= Exercise details =
Could you set down exactly the lines of the data below, starting at the one that holds "hfov_deg: 66.0" and ending at the one that holds "focal_mm: 6.76", both included, and only those?

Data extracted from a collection
+++

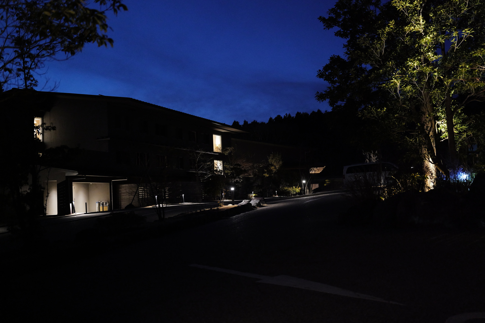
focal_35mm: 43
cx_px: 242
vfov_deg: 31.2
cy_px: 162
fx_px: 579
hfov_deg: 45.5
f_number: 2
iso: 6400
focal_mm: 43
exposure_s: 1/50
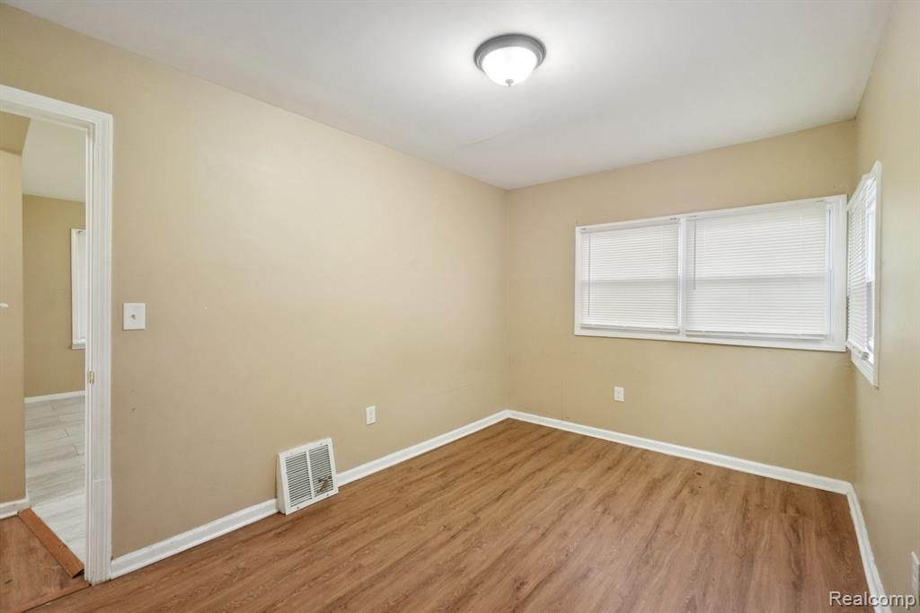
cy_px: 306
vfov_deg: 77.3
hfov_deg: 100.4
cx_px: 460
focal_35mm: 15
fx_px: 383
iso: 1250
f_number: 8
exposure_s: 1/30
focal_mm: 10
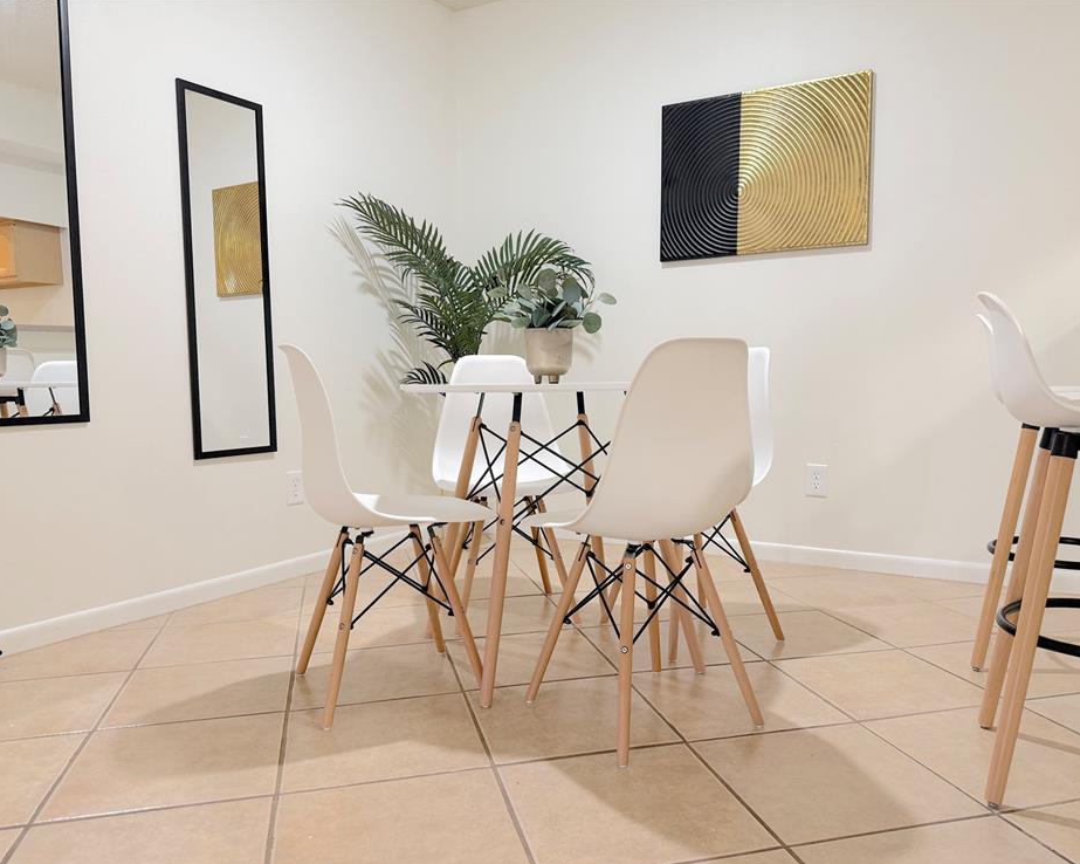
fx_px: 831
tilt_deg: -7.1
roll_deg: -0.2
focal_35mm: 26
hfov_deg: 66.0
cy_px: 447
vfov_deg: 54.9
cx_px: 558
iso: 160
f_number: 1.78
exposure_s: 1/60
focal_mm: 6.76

+++

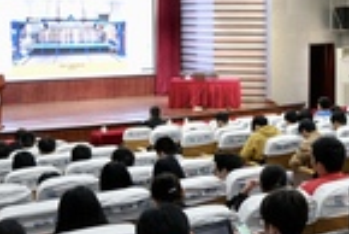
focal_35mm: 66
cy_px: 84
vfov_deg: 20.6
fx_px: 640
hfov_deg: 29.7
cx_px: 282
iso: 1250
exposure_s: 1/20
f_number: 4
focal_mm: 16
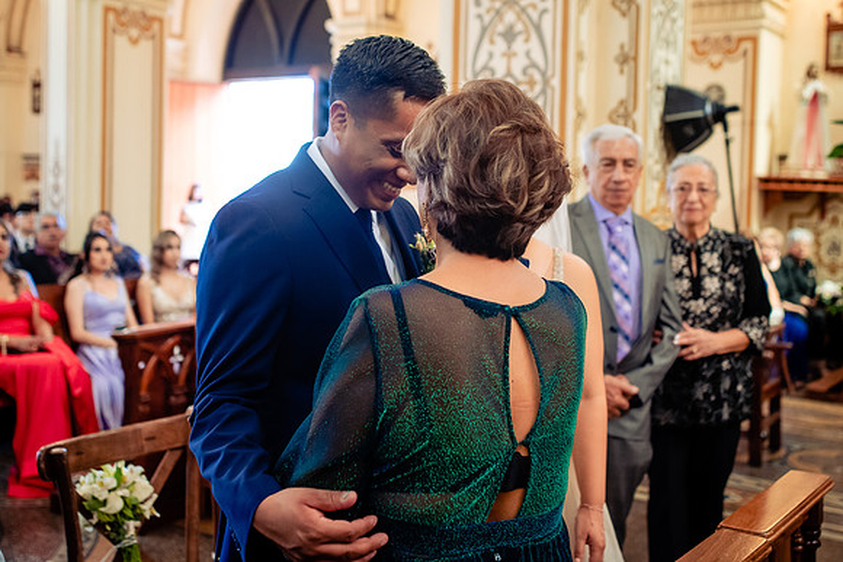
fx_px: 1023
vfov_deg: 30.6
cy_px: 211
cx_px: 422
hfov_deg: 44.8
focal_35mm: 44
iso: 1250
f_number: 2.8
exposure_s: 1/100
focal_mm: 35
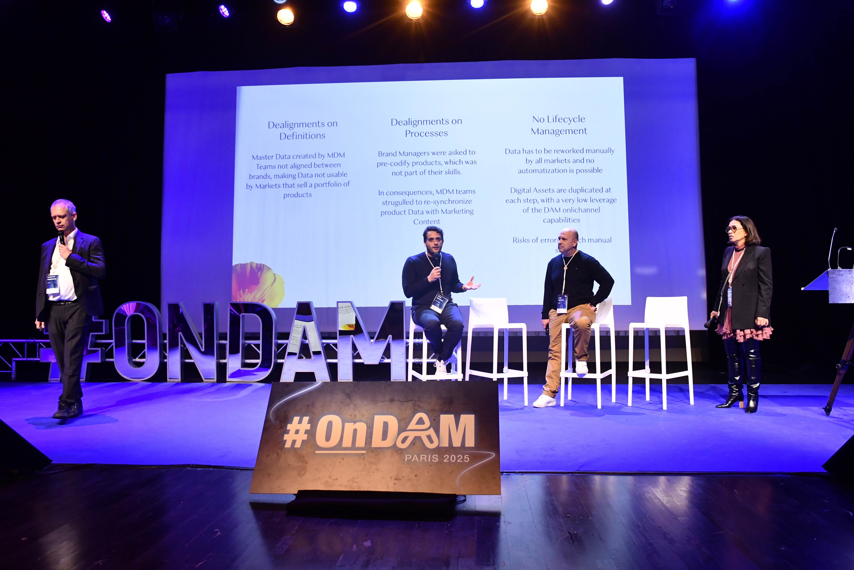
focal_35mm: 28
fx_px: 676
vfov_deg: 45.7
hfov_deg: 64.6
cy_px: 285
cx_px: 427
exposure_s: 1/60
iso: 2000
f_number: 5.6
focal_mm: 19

+++

= Task result =
hfov_deg: 66.0
cy_px: 447
vfov_deg: 54.9
cx_px: 558
iso: 160
f_number: 1.78
exposure_s: 1/60
focal_mm: 6.76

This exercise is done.